SHORT TASK A: Return, unchanged and line for line, the stretch of entries below from the line containing "m=19. Work from the photo that follows." through the end of the entries, with both ends included and nothing else.

TEXT PASSAGE:
[Xmca-l] Re: Volkelt's diagram (LSV's HMF Vol 4)

‪Haydi Zulfei‬ ‪ haydizulfei@rocketmail.com
Tue Jan 12 20:48:01 PST 2016


Thanks Andy,
I watched and downloaded all 5 sequences . relevant and interesting . And your referring to very excellent points . H
 

      From: Andy Blunden <ablunden@mira.net>
 To: xmca-l@mailman.ucsd.edu 
 Sent: Tuesday, 12 January 2016, 14:05:24
 Subject: [Xmca-l] Re: Volkelt's diagram (LSV's HMF Vol 4)
   
Haydi,
Your quote from the Grundrisse:

    "It is a general illumination which bathes all the other
    colours and modifies their particularity. "

A beautiful metaphor which reminds me of the explanation of 
the perception of colour in this video excerpt from "The 
Devil Wears Prada":

    https://www.youtube.com/watch?v=Yj8mHwvFxMc

Not even a colour, let alone a word, has meaning outside of 
the social context of its production.

Items from a dataset:
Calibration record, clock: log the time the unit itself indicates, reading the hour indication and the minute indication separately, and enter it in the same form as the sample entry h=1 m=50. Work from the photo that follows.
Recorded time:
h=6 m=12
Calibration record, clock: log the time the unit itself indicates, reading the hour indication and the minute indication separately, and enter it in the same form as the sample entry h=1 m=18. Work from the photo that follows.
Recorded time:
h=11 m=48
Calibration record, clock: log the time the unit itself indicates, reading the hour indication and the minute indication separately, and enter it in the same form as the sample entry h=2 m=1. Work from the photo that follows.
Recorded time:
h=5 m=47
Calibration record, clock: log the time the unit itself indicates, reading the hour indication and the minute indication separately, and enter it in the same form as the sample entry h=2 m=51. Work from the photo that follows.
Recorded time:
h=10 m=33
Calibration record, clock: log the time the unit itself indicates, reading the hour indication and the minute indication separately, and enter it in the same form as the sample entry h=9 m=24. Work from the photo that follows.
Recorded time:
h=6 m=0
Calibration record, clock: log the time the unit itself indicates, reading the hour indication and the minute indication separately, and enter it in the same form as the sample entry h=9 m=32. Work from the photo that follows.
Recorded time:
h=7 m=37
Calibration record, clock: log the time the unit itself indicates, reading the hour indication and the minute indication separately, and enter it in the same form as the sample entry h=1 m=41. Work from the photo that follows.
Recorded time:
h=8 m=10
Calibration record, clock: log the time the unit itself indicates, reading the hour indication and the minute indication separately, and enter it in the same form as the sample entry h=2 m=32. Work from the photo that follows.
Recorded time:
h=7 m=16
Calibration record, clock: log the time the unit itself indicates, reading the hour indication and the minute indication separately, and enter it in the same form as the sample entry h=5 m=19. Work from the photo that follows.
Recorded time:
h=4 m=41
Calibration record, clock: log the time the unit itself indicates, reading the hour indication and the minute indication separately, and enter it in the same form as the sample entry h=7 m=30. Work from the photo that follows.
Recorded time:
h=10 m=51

SHORT TASK B: Retype the stretch of the mailing-list message above from "A beautiful metaphor" through "of its production.", word for word.

WRITTEN REPLY A:
Calibration record, clock: log the time the unit itself indicates, reading the hour indication and the minute indication separately, and enter it in the same form as the sample entry h=5 m=19. Work from the photo that follows.
Recorded time:
h=4 m=41
Calibration record, clock: log the time the unit itself indicates, reading the hour indication and the minute indication separately, and enter it in the same form as the sample entry h=7 m=30. Work from the photo that follows.
Recorded time:
h=10 m=51

WRITTEN REPLY B:
A beautiful metaphor which reminds me of the explanation of 
the perception of colour in this video excerpt from "The 
Devil Wears Prada":

    https://www.youtube.com/watch?v=Yj8mHwvFxMc

Not even a colour, let alone a word, has meaning outside of 
the social context of its production.